#### STATED PROBLEM
Return the lines from the one with "pose: elev=198.0 azim=12.6" to the one with "Dot at: occluded", both included, copying each word for word. Leave the pictures out of your answer.

==== DATASET EXCERPTS ====

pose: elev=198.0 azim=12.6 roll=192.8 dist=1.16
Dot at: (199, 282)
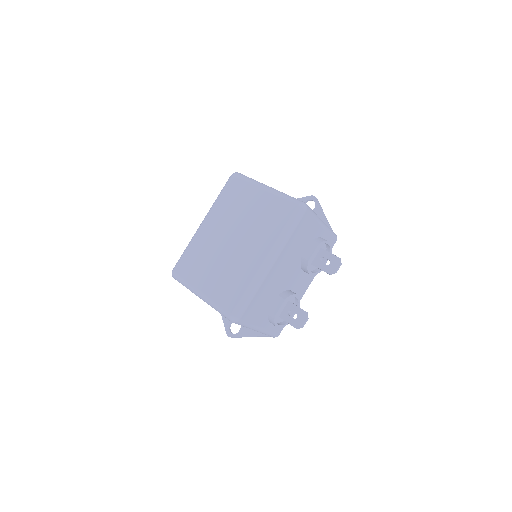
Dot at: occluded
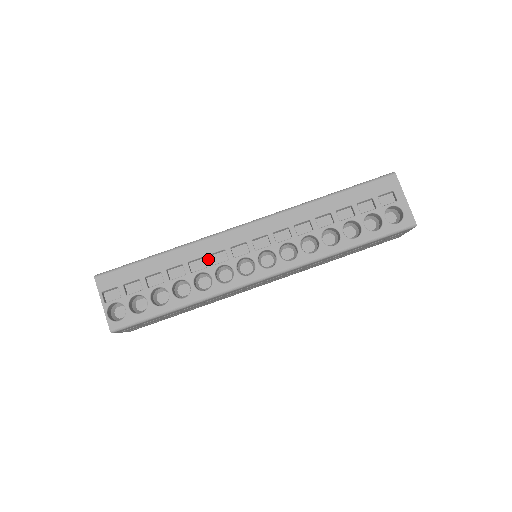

====
==== DATASET EXCERPTS ====

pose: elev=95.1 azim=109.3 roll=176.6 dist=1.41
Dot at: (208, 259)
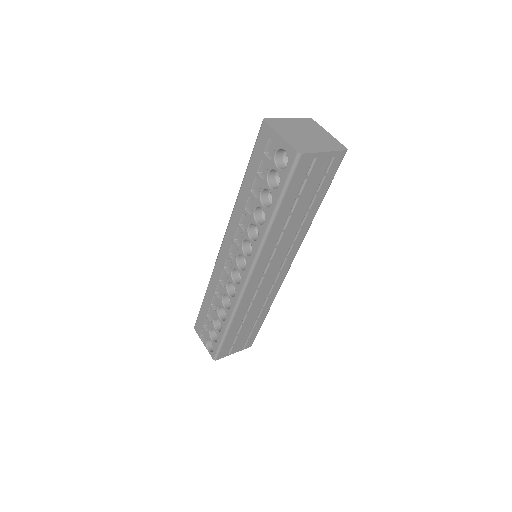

====

#### THE COMPLETED TASK
pose: elev=198.0 azim=12.6 roll=192.8 dist=1.16
Dot at: (199, 282)
Dot at: occluded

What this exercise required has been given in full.